══ Data supplied ══

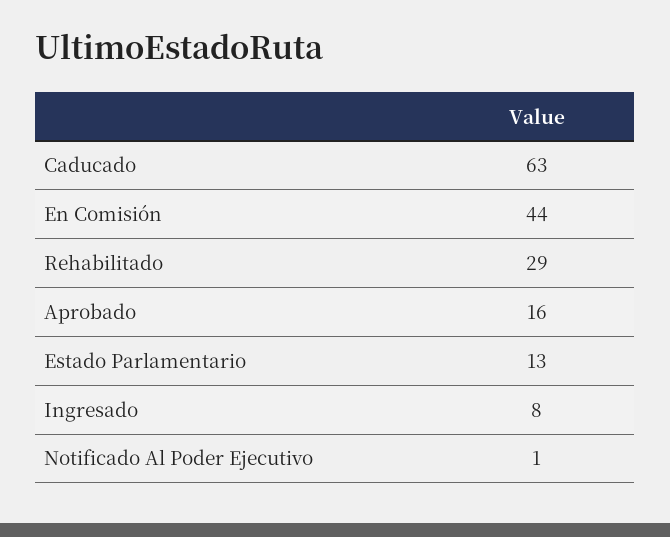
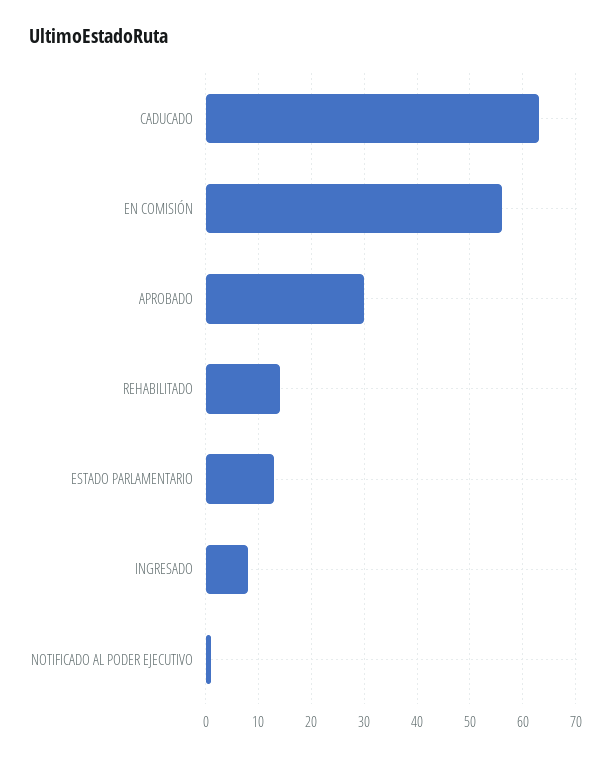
En Comisión: 44 -> 55
Rehabilitado: 29 -> 15
Aprobado: 16 -> 30

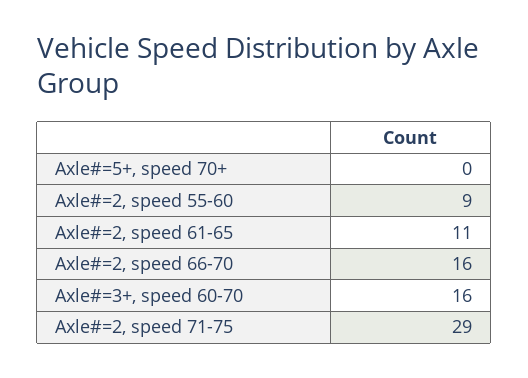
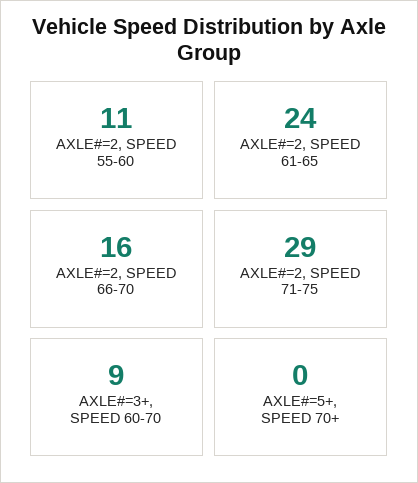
Axle#=2, speed 55-60: 9 -> 11
Axle#=2, speed 61-65: 11 -> 24
Axle#=3+, speed 60-70: 16 -> 9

═══

## Job
A verbatim copy of the listing above, starting from the line with "Axle#=2, speed 55-60: 9 -> 11" and running to its last line, is the only output needed.

## Result of the exercise
Axle#=2, speed 55-60: 9 -> 11
Axle#=2, speed 61-65: 11 -> 24
Axle#=3+, speed 60-70: 16 -> 9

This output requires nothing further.